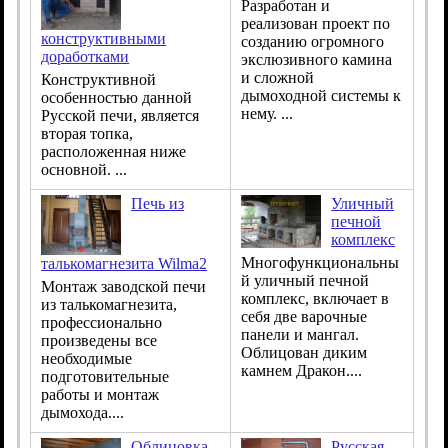
Разработан и
реализован проект по
конструктивными
созданию огромного
доработками
экслюзивного камина
и сложной
Конструктивной
дымоходной системы к
особенностью данной
нему. ...
Русской печи, является
вторая топка,
расположенная ниже
основной. ...
Печь из
Уличный
печной
комплекс
Многофункциональны
талькомагнезита Wilma2
й уличный печной
Монтаж заводской печи
комплекс, включает в
из талькомагнезита,
себя две варочные
профессионально
панели и мангал.
произведены все
Облицован диким
необходимые
камнем Дракон....
подготовительные
работы и монтаж
дымохода....
Облицовка
Русская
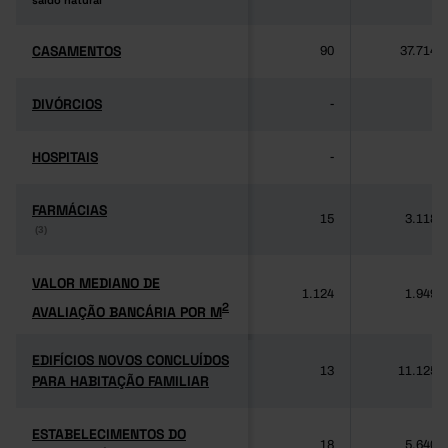
saldo natural
saldo natural
CASAMENTOS
CASAMENTOS
90
37.714
DIVÓRCIOS
DIVÓRCIOS
-
-
HOSPITAIS
HOSPITAIS
-
-
FARMÁCIAS
FARMÁCIAS
15
3.118
(3)
(3)
VALOR MEDIANO DE
VALOR MEDIANO DE
1.124
1.949
2
AVALIAÇÃO BANCÁRIA POR M
2
AVALIAÇÃO BANCÁRIA POR M
EDIFÍCIOS NOVOS CONCLUÍDOS
EDIFÍCIOS NOVOS CONCLUÍDOS
13
11.125
PARA HABITAÇÃO FAMILIAR
PARA HABITAÇÃO FAMILIAR
ESTABELECIMENTOS DO
ESTABELECIMENTOS DO
18
5.640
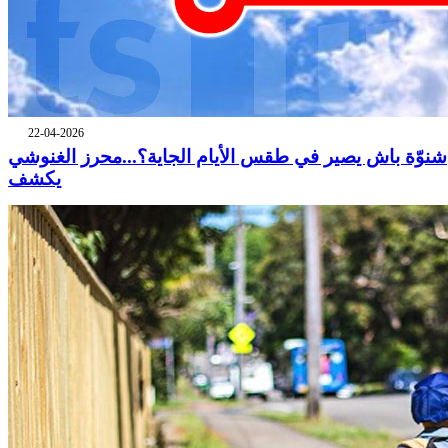
22-04-2026
شنوّة باش يصير في طقس الأيام الجاية؟...محرز الغنوشي
يكشف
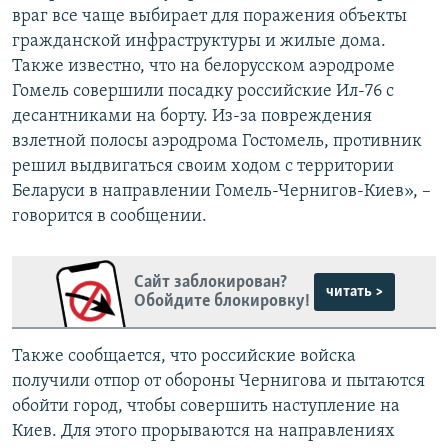
враг все чаще выбирает для поражения объекты
гражданской инфраструктуры и жилые дома.
Также известно, что на белорусском аэродроме
Гомель совершили посадку российские Ил-76 с
десантниками на борту. Из-за повреждения
взлетной полосы аэродрома Гостомель, противник
решил выдвигаться своим ходом с территории
Беларуси в направлении Гомель-Чернигов-Киев», –
говорится в сообщении.
Сайт заблокирован?
читать >
Обойдите блокировку!
Также сообщается, что российские войска
получили отпор от обороны Чернигова и пытаются
обойти город, чтобы совершить наступление на
Киев. Для этого прорываются на направлениях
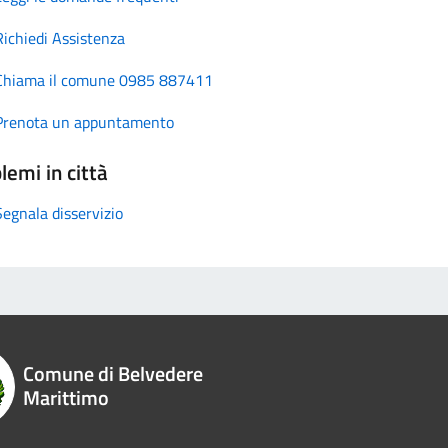
Richiedi Assistenza
Chiama il comune 0985 887411
Prenota un appuntamento
lemi in città
Segnala disservizio
Comune di Belvedere
Marittimo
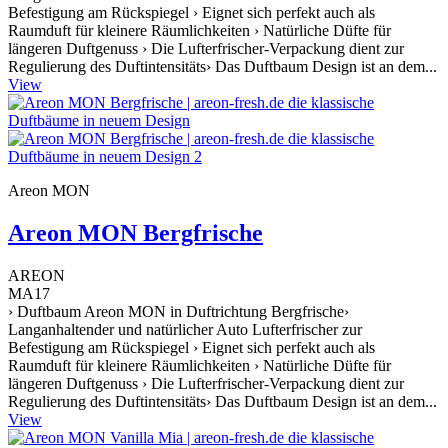
Befestigung am Rückspiegel › Eignet sich perfekt auch als
Raumduft für kleinere Räumlichkeiten › Natürliche Düfte für
längeren Duftgenuss › Die Lufterfrischer-Verpackung dient zur
Regulierung des Duftintensitäts› Das Duftbaum Design ist an dem...
View
Areon MON
Areon MON Bergfrische
AREON
MA17
› Duftbaum Areon MON in Duftrichtung Bergfrische›
Langanhaltender und natürlicher Auto Lufterfrischer zur
Befestigung am Rückspiegel › Eignet sich perfekt auch als
Raumduft für kleinere Räumlichkeiten › Natürliche Düfte für
längeren Duftgenuss › Die Lufterfrischer-Verpackung dient zur
Regulierung des Duftintensitäts› Das Duftbaum Design ist an dem...
View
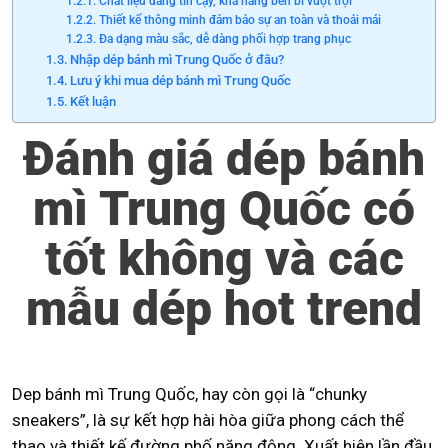
Chất liệu đáng tin cậy, khả năng bền bỉ vượt trội
Thiết kế thông minh đảm bảo sự an toàn và thoải mái
Đa dạng màu sắc, dễ dàng phối hợp trang phục
Nhập dép bánh mì Trung Quốc ở đâu?
Lưu ý khi mua dép bánh mì Trung Quốc
Kết luận
Đánh giá dép bánh
mì Trung Quốc có
tốt không và các
mẫu dép hot trend
Dep bánh mì Trung Quốc, hay còn gọi là “chunky
sneakers”, là sự kết hợp hài hòa giữa phong cách thể
thao và thiết kế đường phố năng động. Xuất hiện lần đầu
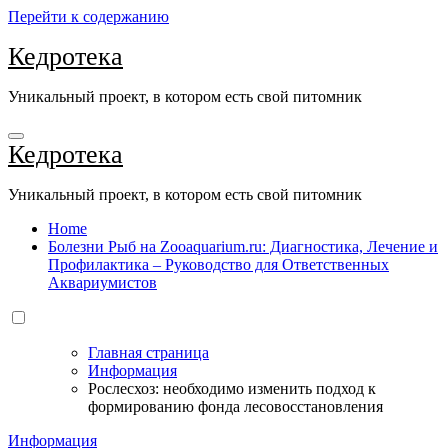
Перейти к содержанию
Кедротека
Уникальный проект, в котором есть свой питомник
Кедротека
Уникальный проект, в котором есть свой питомник
Home
Болезни Рыб на Zooaquarium.ru: Диагностика, Лечение и
Профилактика – Руководство для Ответственных
Аквариумистов
Главная страница
Информация
Рослесхоз: необходимо изменить подход к
формированию фонда лесовосстановления
Информация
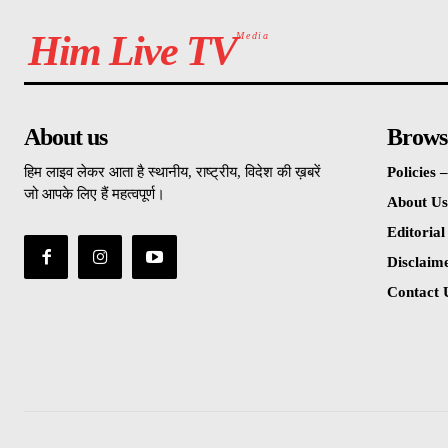
Him Live TV
Media
About us
Brows
हिम लाइव लेकर आता है स्थानीय, राष्ट्रीय, विदेश की ख़बरें
Policies
जो आपके लिए हैं महत्वपूर्ण।
About Us
Editorial
Disclaim
Contact 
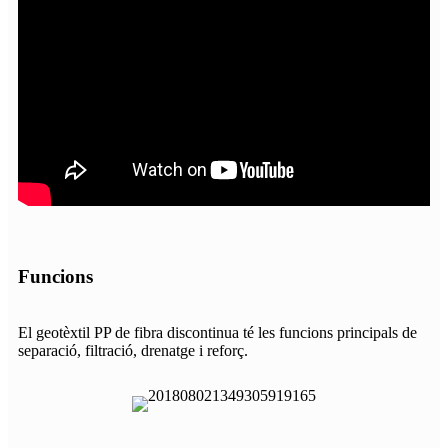
Funcions
El geotèxtil PP de fibra discontinua té les funcions principals de
separació, filtració, drenatge i reforç.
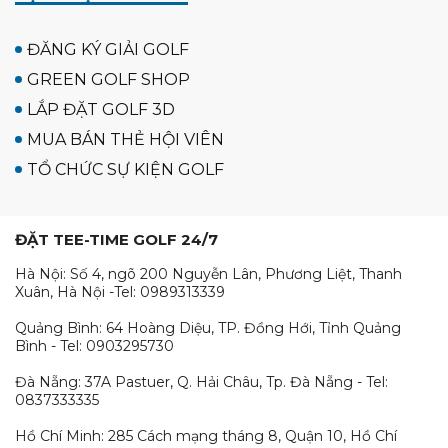
ĐĂNG KÝ GIẢI GOLF
GREEN GOLF SHOP
LẮP ĐẶT GOLF 3D
MUA BÁN THẺ HỘI VIÊN
TỔ CHỨC SỰ KIỆN GOLF
ĐẶT TEE-TIME GOLF 24/7
Hà Nội: Số 4, ngõ 200 Nguyễn Lân, Phương Liệt, Thanh
Xuân, Hà Nội -Tel: 0989313339
Quảng Bình: 64 Hoàng Diệu, TP. Đồng Hới, Tỉnh Quảng
Bình - Tel: 0903295730
Đà Nẵng: 37A Pastuer, Q. Hải Châu, Tp. Đà Nẵng - Tel:
0837333335
Hồ Chí Minh: 285 Cách mạng tháng 8, Quận 10, Hồ Chí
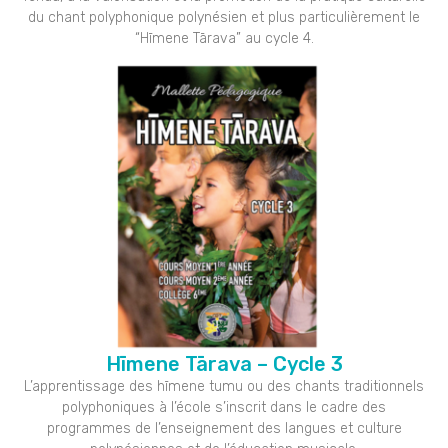
du chant polyphonique polynésien et plus particulièrement le
“Hīmene Tārava” au cycle 4.
Hīmene Tārava – Cycle 3
L’apprentissage des hīmene tumu ou des chants traditionnels
polyphoniques à l’école s’inscrit dans le cadre des
programmes de l’enseignement des langues et culture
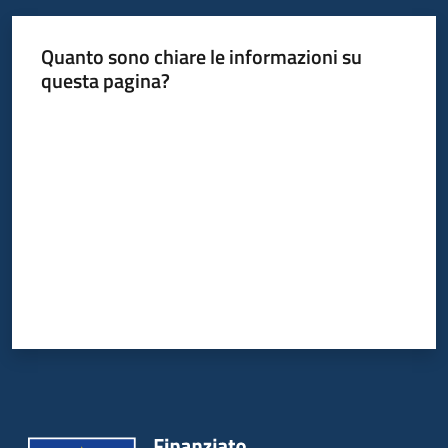
Quanto sono chiare le informazioni su
questa pagina?
Valuta da 1 a 5 stelle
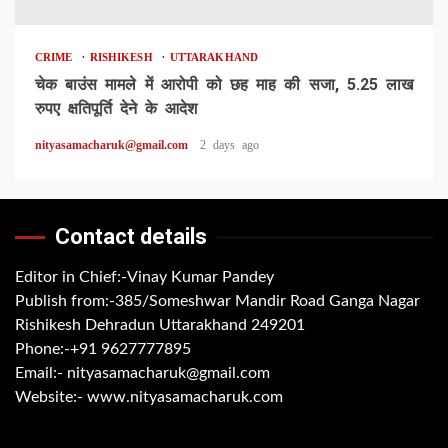
CRIME
RISHIKESH
UTTARAKHAND
चेक बाउंस मामले में आरोपी को छह माह की सजा, 5.25 लाख
रुपए क्षतिपूर्ति देने के आदेश
nityasamacharuk@gmail.com
2 days ago
Contact details
Editor in Chief:-Vinay Kumar Pandey
Publish from:-
385/Someshwar Mandir Road Ganga Nagar
Rishikesh Dehradun Uttarakhand 249201
Phone:-
+91 9627777895
Email:-
nityasamacharuk@gmail.com
Website:-
www.nityasamacharuk.com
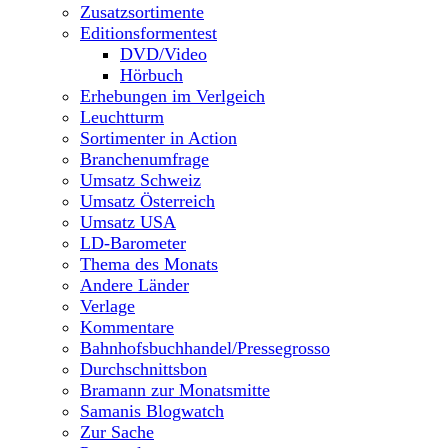
Zusatzsortimente
Editionsformentest
DVD/Video
Hörbuch
Erhebungen im Verlgeich
Leuchtturm
Sortimenter in Action
Branchenumfrage
Umsatz Schweiz
Umsatz Österreich
Umsatz USA
LD-Barometer
Thema des Monats
Andere Länder
Verlage
Kommentare
Bahnhofsbuchhandel/Pressegrosso
Durchschnittsbon
Bramann zur Monatsmitte
Samanis Blogwatch
Zur Sache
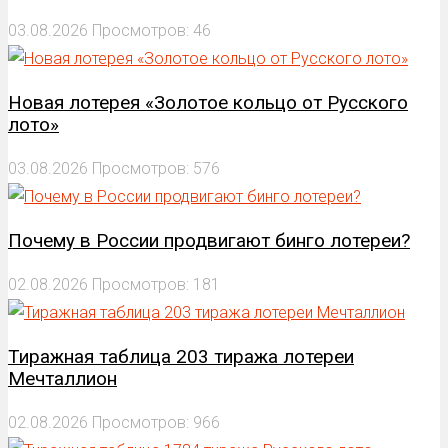
03.08.2026
Просмотров: 46
Новая лотерея «Золотое кольцо от Русского
лото»
03.08.2026
Просмотров: 576
Почему в России продвигают бинго лотереи?
02.08.2026
Просмотров: 181
Тиражная таблица 203 тиража лотереи
Мечталлион
02.08.2026
Просмотров: 966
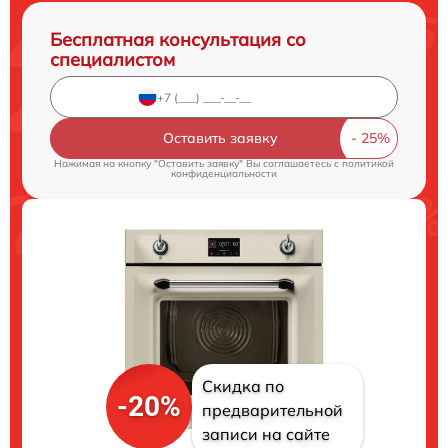
Бесплатная консультация со
специалистом
Оставить заявку
Нажимая на кнопку "Оставить заявку" Вы соглашаетесь c
политикой
конфиденциальности
Скидка по
-20%
предварительной
записи на сайте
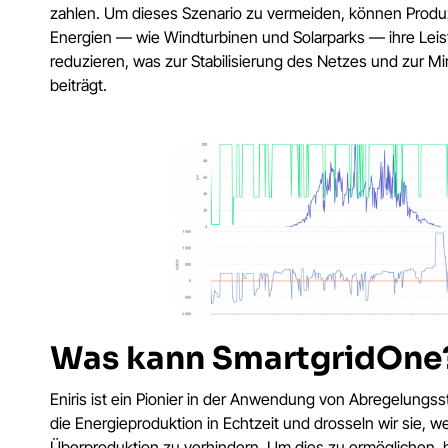
zahlen. Um dieses Szenario zu vermeiden, können Prod
Energien — wie Windturbinen und Solarparks — ihre Le
reduzieren, was zur Stabilisierung des Netzes und zur Min
beiträgt.
Was kann SmartgridOne
Eniris ist ein Pionier in der Anwendung von Abregelungss
die Energieproduktion in Echtzeit und drosseln wir sie, w
Überproduktion zu verhindern. Um dies zu ermöglichen, 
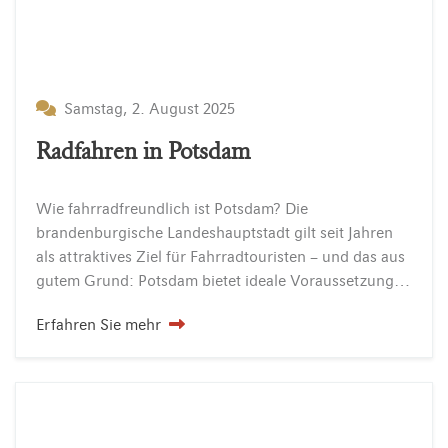
Samstag, 2. August 2025
Radfahren in Potsdam
Wie fahrradfreundlich ist Potsdam? Die
brandenburgische Landeshauptstadt gilt seit Jahren
als attraktives Ziel für Fahrradtouristen – und das aus
gutem Grund: Potsdam bietet ideale Voraussetzungen für entspannte Entdeckungstouren auf zwei Rädern. Ob entlang der Havel, durch historische Parkanlagen oder hinaus…
Erfahren Sie mehr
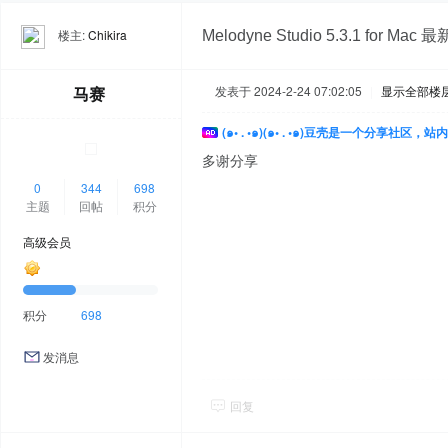
楼主:
Chikira
Melodyne Studio 5.3.1 for Ma
马赛
发表于 2024-2-24 07:02:05
|
显示全部楼
(๑• . •๑)(๑• . •๑)豆壳是一个分享社区
多谢分享
0
344
698
主题
回帖
积分
高级会员
积分
698
发消息
回复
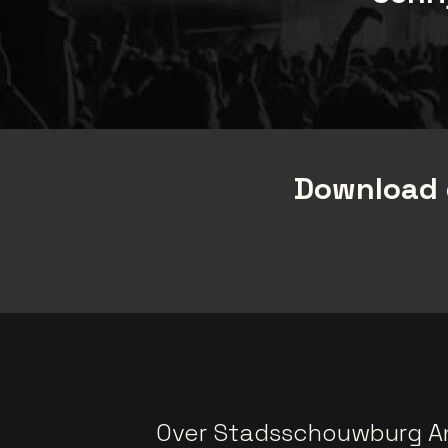
Download 
Over Stadsschouwburg A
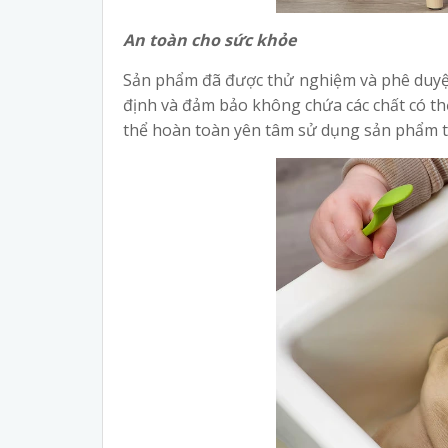
An toàn cho sức khỏe
Sản phẩm đã được thử nghiệm và phê duyệt
định và đảm bảo không chứa các chất có th
thể hoàn toàn yên tâm sử dụng sản phẩm t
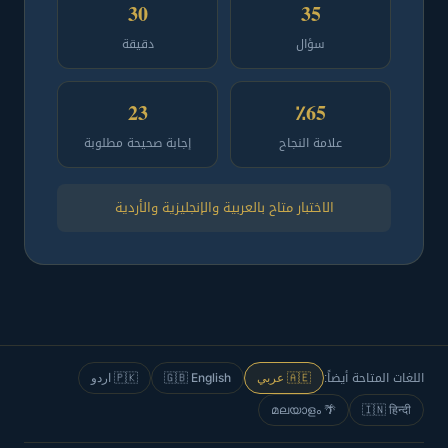
30
35
سؤال
دقيقة
23
٪65
علامة النجاح
إجابة صحيحة مطلوبة
الاختبار متاح بالعربية والإنجليزية والأردية
اللغات المتاحة أيضاً:
🇵🇰 اردو
🇬🇧 English
🇦🇪 عربي
🌴 മലയാളം
🇮🇳 हिन्दी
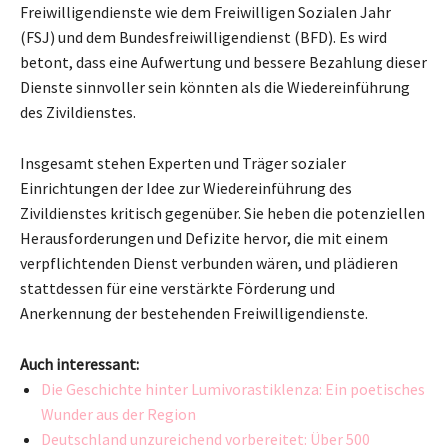
Freiwilligendienste wie dem Freiwilligen Sozialen Jahr
(FSJ) und dem Bundesfreiwilligendienst (BFD). Es wird
betont, dass eine Aufwertung und bessere Bezahlung dieser
Dienste sinnvoller sein könnten als die Wiedereinführung
des Zivildienstes.
Insgesamt stehen Experten und Träger sozialer
Einrichtungen der Idee zur Wiedereinführung des
Zivildienstes kritisch gegenüber. Sie heben die potenziellen
Herausforderungen und Defizite hervor, die mit einem
verpflichtenden Dienst verbunden wären, und plädieren
stattdessen für eine verstärkte Förderung und
Anerkennung der bestehenden Freiwilligendienste.
Auch interessant:
Die Geschichte hinter Lumivorastiklenza: Ein poetisches
Wunder aus der Region
Deutschland unzureichend vorbereitet: Über 500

========================================================================

WHAT YOU HAVE TO DO —
Extract, word for word, each line from the top of the data down to and including the line with "Многофункциональны"; skip the pictures.

RESPONSE —
Разработан и
реализован проект по
конструктивными
созданию огромного
доработками
экслюзивного камина
и сложной
Конструктивной
дымоходной системы к
особенностью данной
нему. ...
Русской печи, является
вторая топка,
расположенная ниже
основной. ...
Печь из
Уличный
печной
комплекс
Многофункциональны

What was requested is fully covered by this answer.